You can use map_coordinates
with a little bit of algebra. Lets say the spacings of your grid are dx
, dy
and dz
. We need to map these real world coordinates to array index coordinates, so lets define three new variables:
xx = x / dx
yy = y / dy
zz = z / dz
The array index input to map_coordinates
is an array of shape (d, ...)
where d
is the number of dimensions of your original data. If you define an array such as:
scaling = np.array([dx, dy, dz])
you can transform your real world coordinates to array index coordinates by dividing by scaling
with a little broadcasting magic:
idx = coords / scaling[(slice(None),) + (None,)*(coords.ndim-1)]
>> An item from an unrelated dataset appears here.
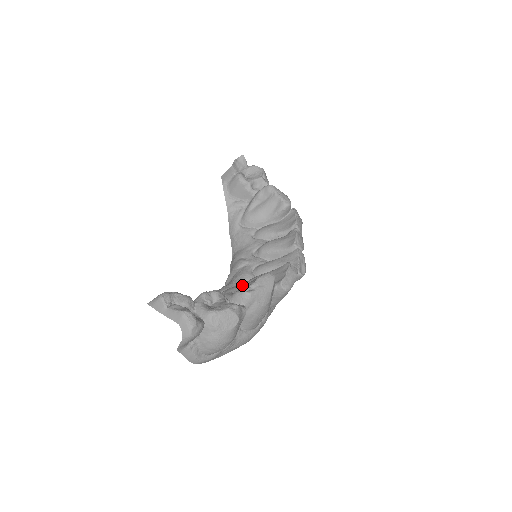
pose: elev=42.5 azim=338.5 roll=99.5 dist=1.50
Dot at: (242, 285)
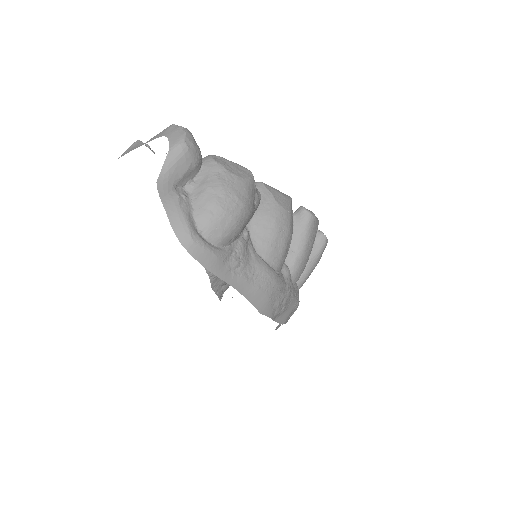
Dot at: occluded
To put it all together in an example:
dx, dy, dz = 1, 1, 2
scaling = np.array([dx, dy, dz])
data = np.random.rand(10, 15, 5)
Lets say we want to interpolate values along the plane 2*y - z = 0
. We take two vectors perpendicular to the planes normal vector:
u = np.array([1, 0 ,0])
v = np.array([0, 1, 2])
And get the coordinates at which we want to interpolate as:
coords = (u[:, None, None] * np.linspace(0, 9, 10)[None, :, None] +
v[:, None, None] * np.linspace(0, 2.5, 10)[None, None, :])
We convert them to array index coordinates and interpoalte using map_coordinates
:
idx = coords / scaling[(slice(None),) + (None,)*(coords.ndim-1)]
new_data = ndi.map_coordinates(data, idx)
This last array is of shape (10, 10)
and has in position [u_idx, v_idx]
the value corresponding to the coordinate coords[:, u_idx, v_idx]
.
You could build on this idea to handle interpolation where your coordinates don't start at zero, by adding an offset before the scaling.